▶ TASK INSTRUCTIONS: The answer must be an exact copy of the lines from the top of the listing below through the line with "39: (246, 279, 0.41)", with no pictures.

─── INPUT FOR THIS TASK

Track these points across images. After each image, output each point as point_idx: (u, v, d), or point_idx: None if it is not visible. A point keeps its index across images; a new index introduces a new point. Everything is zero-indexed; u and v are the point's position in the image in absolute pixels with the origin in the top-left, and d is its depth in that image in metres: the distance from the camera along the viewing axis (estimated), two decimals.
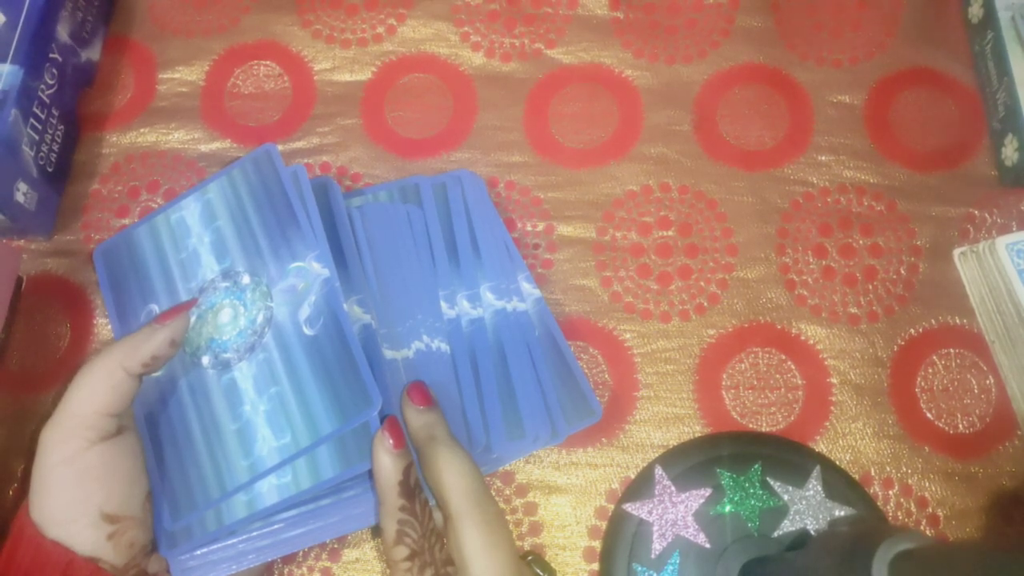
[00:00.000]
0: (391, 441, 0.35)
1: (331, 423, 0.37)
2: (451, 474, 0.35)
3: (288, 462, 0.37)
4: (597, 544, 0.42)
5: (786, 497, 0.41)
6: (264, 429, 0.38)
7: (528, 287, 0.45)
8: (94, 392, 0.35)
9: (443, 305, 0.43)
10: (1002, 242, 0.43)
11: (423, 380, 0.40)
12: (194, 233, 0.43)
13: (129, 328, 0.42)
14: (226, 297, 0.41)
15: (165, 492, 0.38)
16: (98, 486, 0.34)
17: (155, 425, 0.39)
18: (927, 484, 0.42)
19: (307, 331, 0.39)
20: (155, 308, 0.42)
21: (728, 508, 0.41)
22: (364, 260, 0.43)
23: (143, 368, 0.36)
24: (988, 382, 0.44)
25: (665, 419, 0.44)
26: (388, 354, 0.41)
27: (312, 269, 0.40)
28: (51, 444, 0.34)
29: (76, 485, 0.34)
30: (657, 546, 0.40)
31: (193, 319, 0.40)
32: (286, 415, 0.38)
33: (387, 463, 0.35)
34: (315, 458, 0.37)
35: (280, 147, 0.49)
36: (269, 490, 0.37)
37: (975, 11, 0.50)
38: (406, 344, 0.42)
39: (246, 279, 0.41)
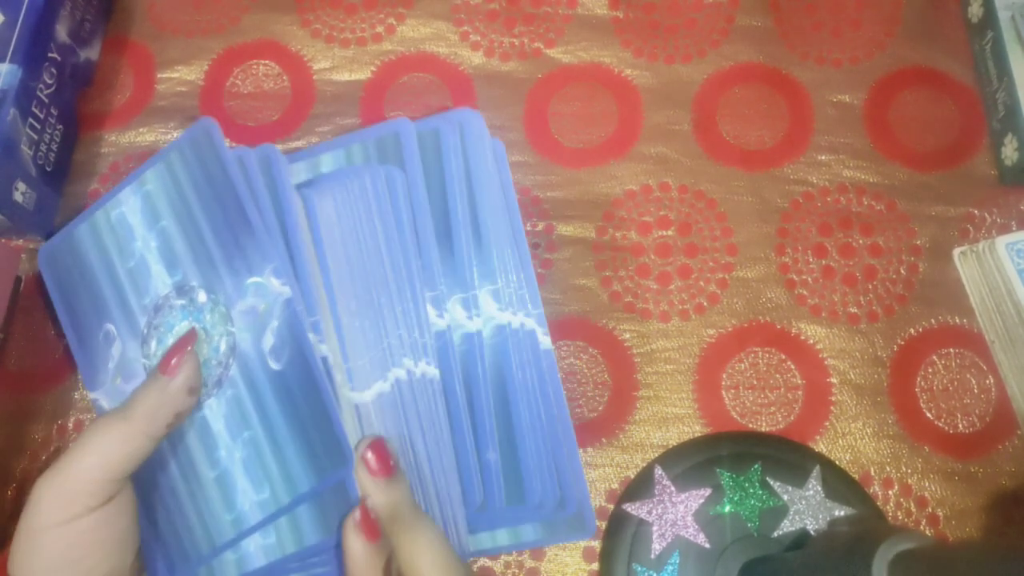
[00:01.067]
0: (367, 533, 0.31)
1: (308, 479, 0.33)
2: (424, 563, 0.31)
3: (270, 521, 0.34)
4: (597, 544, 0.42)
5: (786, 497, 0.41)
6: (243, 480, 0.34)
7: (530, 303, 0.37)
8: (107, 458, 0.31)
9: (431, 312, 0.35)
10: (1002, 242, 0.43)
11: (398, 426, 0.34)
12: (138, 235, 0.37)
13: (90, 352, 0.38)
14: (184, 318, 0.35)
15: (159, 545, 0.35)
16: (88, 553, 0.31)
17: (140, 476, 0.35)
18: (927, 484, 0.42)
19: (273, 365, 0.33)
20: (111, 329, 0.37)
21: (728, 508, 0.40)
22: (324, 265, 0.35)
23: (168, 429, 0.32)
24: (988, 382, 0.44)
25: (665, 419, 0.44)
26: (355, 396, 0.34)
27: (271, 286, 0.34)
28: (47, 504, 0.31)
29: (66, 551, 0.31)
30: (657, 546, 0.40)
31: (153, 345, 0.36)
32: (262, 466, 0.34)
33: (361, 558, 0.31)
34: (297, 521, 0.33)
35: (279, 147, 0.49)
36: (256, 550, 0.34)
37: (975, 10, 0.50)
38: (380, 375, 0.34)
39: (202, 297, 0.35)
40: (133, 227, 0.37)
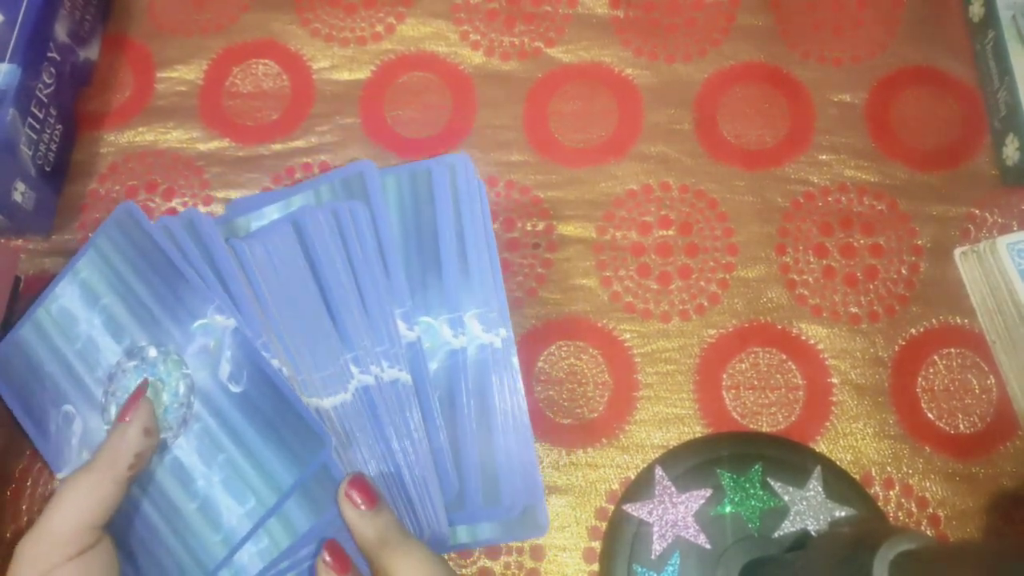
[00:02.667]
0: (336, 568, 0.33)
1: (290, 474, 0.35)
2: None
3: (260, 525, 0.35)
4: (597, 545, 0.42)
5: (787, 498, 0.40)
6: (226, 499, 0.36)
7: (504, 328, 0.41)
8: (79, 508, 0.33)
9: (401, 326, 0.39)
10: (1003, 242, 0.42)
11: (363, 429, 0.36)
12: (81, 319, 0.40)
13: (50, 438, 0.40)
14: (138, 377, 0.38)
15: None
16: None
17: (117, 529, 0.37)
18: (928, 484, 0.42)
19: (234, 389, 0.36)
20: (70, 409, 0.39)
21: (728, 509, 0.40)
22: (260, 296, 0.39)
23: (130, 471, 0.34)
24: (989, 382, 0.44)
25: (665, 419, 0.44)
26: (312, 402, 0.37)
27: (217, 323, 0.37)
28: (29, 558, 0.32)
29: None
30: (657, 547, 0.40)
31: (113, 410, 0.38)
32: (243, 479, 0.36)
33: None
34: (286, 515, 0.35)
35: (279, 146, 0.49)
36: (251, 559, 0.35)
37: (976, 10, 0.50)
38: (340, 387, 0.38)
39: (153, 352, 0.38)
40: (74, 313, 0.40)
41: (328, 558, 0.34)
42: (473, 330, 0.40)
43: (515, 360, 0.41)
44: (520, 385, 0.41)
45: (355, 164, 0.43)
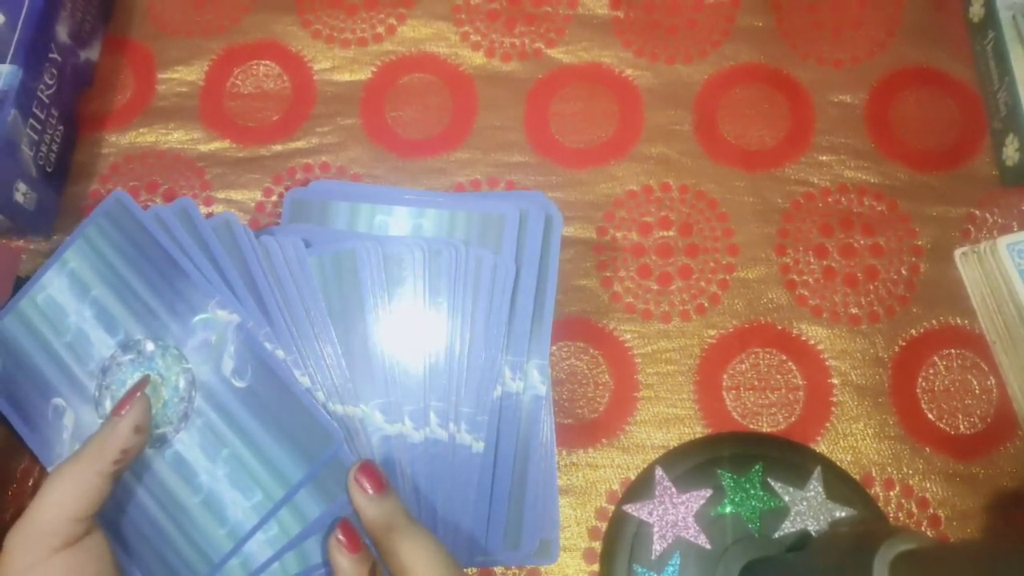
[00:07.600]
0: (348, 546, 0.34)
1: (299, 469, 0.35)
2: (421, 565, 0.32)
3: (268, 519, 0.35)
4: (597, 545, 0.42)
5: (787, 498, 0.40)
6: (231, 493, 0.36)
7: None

──────

▶ OUTPUT FOR THIS TASK:
Track these points across images. After each image, output each point as point_idx: (u, v, d), or point_idx: None if it is not visible. A point keeps its index across images; a new index introduces a new point. Everything is zero-indexed; u and v are the point's position in the image in absolute pixels with the origin in the top-left, and d is its depth in that image in metres: the distance from the camera along the viewing axis (estimated), two decimals.
[00:00.000]
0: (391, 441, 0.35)
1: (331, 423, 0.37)
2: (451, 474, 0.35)
3: (288, 462, 0.37)
4: (597, 544, 0.42)
5: (786, 497, 0.41)
6: (264, 429, 0.38)
7: (528, 287, 0.45)
8: (94, 392, 0.35)
9: (443, 305, 0.43)
10: (1002, 242, 0.43)
11: (423, 380, 0.40)
12: (194, 233, 0.43)
13: (129, 328, 0.42)
14: (226, 297, 0.41)
15: (165, 492, 0.38)
16: (98, 486, 0.34)
17: (155, 425, 0.39)
18: (927, 484, 0.42)
19: (307, 331, 0.39)
20: (155, 308, 0.42)
21: (728, 508, 0.41)
22: (364, 260, 0.43)
23: (143, 368, 0.36)
24: (988, 382, 0.44)
25: (665, 419, 0.44)
26: (388, 354, 0.41)
27: (312, 269, 0.40)
28: (51, 444, 0.34)
29: (76, 485, 0.34)
30: (657, 546, 0.40)
31: (193, 319, 0.40)
32: (286, 415, 0.38)
33: (387, 463, 0.35)
34: (315, 458, 0.37)
35: (280, 147, 0.49)
36: (269, 490, 0.37)
37: (975, 11, 0.50)
38: (406, 344, 0.42)
39: (246, 279, 0.41)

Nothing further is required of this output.